Keeping every character in place, output all the data.

*** Provided material Section Begins ***

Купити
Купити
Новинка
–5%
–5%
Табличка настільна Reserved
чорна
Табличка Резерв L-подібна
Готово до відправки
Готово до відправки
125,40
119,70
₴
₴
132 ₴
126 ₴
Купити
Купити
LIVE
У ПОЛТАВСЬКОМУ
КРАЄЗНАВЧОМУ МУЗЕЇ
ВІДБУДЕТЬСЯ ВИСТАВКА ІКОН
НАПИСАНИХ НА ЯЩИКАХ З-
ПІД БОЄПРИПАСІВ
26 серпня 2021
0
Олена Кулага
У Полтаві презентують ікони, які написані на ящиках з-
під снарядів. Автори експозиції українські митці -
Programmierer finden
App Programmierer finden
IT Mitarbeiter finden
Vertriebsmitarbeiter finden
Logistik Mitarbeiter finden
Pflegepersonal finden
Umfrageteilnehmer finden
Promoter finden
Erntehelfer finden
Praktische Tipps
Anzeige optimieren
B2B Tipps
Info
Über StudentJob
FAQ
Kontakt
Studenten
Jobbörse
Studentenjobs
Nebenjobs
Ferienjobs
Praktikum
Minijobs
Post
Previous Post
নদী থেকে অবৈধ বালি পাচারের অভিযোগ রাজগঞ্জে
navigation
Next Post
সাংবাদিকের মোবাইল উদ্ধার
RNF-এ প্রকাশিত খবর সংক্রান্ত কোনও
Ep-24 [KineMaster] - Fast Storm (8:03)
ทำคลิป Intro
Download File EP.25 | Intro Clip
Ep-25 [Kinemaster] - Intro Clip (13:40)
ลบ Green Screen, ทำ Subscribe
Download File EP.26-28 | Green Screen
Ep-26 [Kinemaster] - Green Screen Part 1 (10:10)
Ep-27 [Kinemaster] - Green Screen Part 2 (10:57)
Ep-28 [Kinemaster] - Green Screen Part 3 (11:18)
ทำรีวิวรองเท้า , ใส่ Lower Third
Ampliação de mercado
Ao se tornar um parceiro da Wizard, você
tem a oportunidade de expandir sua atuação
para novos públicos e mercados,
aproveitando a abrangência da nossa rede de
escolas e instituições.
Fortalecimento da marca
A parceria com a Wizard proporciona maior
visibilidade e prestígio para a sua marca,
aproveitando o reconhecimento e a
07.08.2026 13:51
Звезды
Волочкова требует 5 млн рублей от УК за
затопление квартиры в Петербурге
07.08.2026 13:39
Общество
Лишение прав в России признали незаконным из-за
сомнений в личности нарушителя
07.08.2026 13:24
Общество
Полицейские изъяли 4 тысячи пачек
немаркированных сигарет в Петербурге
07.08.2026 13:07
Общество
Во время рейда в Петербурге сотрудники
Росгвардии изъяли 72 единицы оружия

*** Provided material Section Ends ***

* Final answer *
Купити
Купити
Новинка
–5%
–5%
Табличка настільна Reserved
чорна
Табличка Резерв L-подібна
Готово до відправки
Готово до відправки
125,40
119,70
₴
₴
132 ₴
126 ₴
Купити
Купити
LIVE
У ПОЛТАВСЬКОМУ
КРАЄЗНАВЧОМУ МУЗЕЇ
ВІДБУДЕТЬСЯ ВИСТАВКА ІКОН
НАПИСАНИХ НА ЯЩИКАХ З-
ПІД БОЄПРИПАСІВ
26 серпня 2021
0
Олена Кулага
У Полтаві презентують ікони, які написані на ящиках з-
під снарядів. Автори експозиції українські митці -
Programmierer finden
App Programmierer finden
IT Mitarbeiter finden
Vertriebsmitarbeiter finden
Logistik Mitarbeiter finden
Pflegepersonal finden
Umfrageteilnehmer finden
Promoter finden
Erntehelfer finden
Praktische Tipps
Anzeige optimieren
B2B Tipps
Info
Über StudentJob
FAQ
Kontakt
Studenten
Jobbörse
Studentenjobs
Nebenjobs
Ferienjobs
Praktikum
Minijobs
Post
Previous Post
নদী থেকে অবৈধ বালি পাচারের অভিযোগ রাজগঞ্জে
navigation
Next Post
সাংবাদিকের মোবাইল উদ্ধার
RNF-এ প্রকাশিত খবর সংক্রান্ত কোনও
Ep-24 [KineMaster] - Fast Storm (8:03)
ทำคลิป Intro
Download File EP.25 | Intro Clip
Ep-25 [Kinemaster] - Intro Clip (13:40)
ลบ Green Screen, ทำ Subscribe
Download File EP.26-28 | Green Screen
Ep-26 [Kinemaster] - Green Screen Part 1 (10:10)
Ep-27 [Kinemaster] - Green Screen Part 2 (10:57)
Ep-28 [Kinemaster] - Green Screen Part 3 (11:18)
ทำรีวิวรองเท้า , ใส่ Lower Third
Ampliação de mercado
Ao se tornar um parceiro da Wizard, você
tem a oportunidade de expandir sua atuação
para novos públicos e mercados,
aproveitando a abrangência da nossa rede de
escolas e instituições.
Fortalecimento da marca
A parceria com a Wizard proporciona maior
visibilidade e prestígio para a sua marca,
aproveitando o reconhecimento e a
07.08.2026 13:51
Звезды
Волочкова требует 5 млн рублей от УК за
затопление квартиры в Петербурге
07.08.2026 13:39
Общество
Лишение прав в России признали незаконным из-за
сомнений в личности нарушителя
07.08.2026 13:24
Общество
Полицейские изъяли 4 тысячи пачек
немаркированных сигарет в Петербурге
07.08.2026 13:07
Общество
Во время рейда в Петербурге сотрудники
Росгвардии изъяли 72 единицы оружия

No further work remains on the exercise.